As a last step, we have to connect the plugins with each other. Clicking a plugin’s port reveals an arrow, which can be linked to the port of another plugin. A click on an existing connection can be used to modify or delete the link.
The result of the created and configured example is a KAX (Kieker Analysis XML configuration) file, which can also be used by Kieker’s analysis API and the provided tools to execute the analysis network.
Assembling a Cockpit View
A view on the cockpit editor is shown in the following figure. Similar to the project overview page, we can create, copy, and delete named cockpit views. Cockpit views are filled with displays. They represent the interfaces between plugins and the web application in order to provide visualizations.
For this example we create two views, Memory View and CPU View. Once selected, it is possible to add the available displays from the filters with a click and to arrange them in a two-columned grid layout.
For the view on the Memory/Swap utilization, we add four displays: one line chart and two pie charts showing the memory and swap utilization, and one rudimentary text display for the analysis throughput. For the view on the CPU utilization, we use two displays: one line chart and a meter gauge.
Controlling the Analysis
The analysis network control is shown in the following figure. On this page, the analysis can be initialized, started, and stopped. It shows the current state (e.g., running or terminated) of the network and presents the corresponding log of the underlying analysis controller. This allows to show, for example, exception stack traces from errors within the analysis controller, which occurred during the initialization. It is planned that this page will contain additional information or controls in later versions of the web application.

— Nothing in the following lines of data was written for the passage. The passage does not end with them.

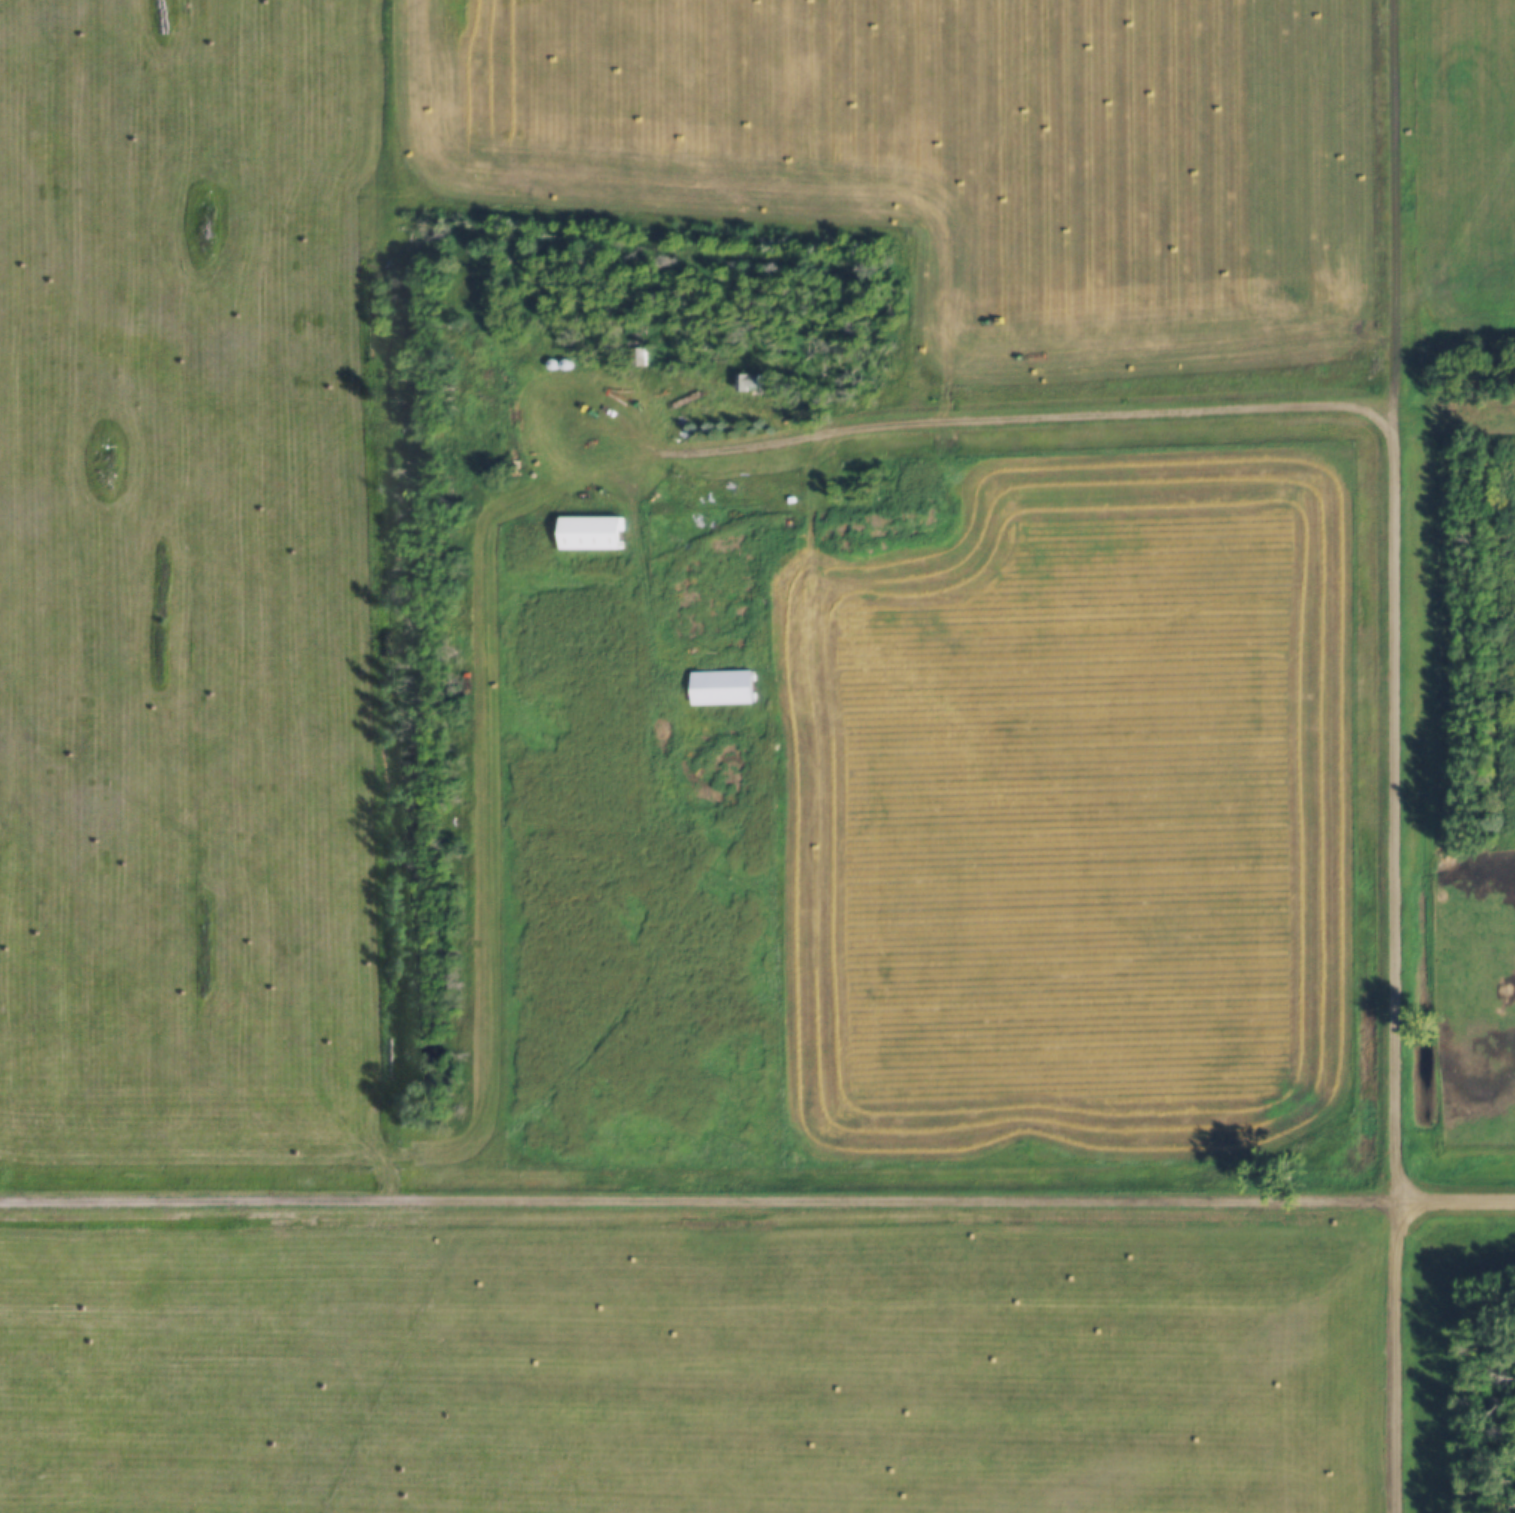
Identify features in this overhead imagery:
building: (84, 54)
road: (1393, 216)
building: (750, 382)
road: (1028, 413)
building: (592, 532)
building: (723, 687)
road: (1394, 814)
building: (107, 867)
road: (697, 1194)
road: (1455, 1196)
road: (1397, 1354)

In the context of our example, we simply use this page to initialize and start the analysis network. Note that it is not possible to instantiate multiple instances of the same analysis project at the same time.
Observing a Running Analysis
The cockpit page presents the available views and, once one of the cockpit views has been selected, shows the corresponding visualizations. The four added displays of the Memory/Swap utilization display filter can be seen in the center of the page.
The chart displays can also be configured during runtime by each user. For example, the line chart can be configured to hide some of the shown series or to stack them.
The web application distinguishes three types of users: guests, users, and administrators. Each type of user has different authorizations. This allows, for example, to give a guest access to the cockpits, without the possibility for him to control the running analyses. Guests can view the available analysis projects, the analysis networks, and they can access the cockpit views to observe an analysis. In addition to this, users can create, modify, and control the analysis projects at will. Finally, administrators, can furthermore manage the users within the web application.
The user management page lists all available users and can be used to create new users or edit the existing ones.
Features and Future
The WebGUI is a graphical tool to comfortably assemble and configure Kieker analysis networks. It can be used to prepare cockpit views and visualize the live results of running analyses. As it is a web application, it can easily be used by multiple users and can be set up for remote access.
Although the web application is still in development, it already provides a number of features and potentials. Furthermore, the development cycle is synchronized with the development of Kieker. The WebGUI is therefore included in the Kieker releases and available here.
Future development of the WebGUI comprises usability, performance, stability and a user manual as well. As the current display API within Kieker is experimental, we will perform further research in this direction as well. We will provide additional visualization types and add new displays to existing analysis components.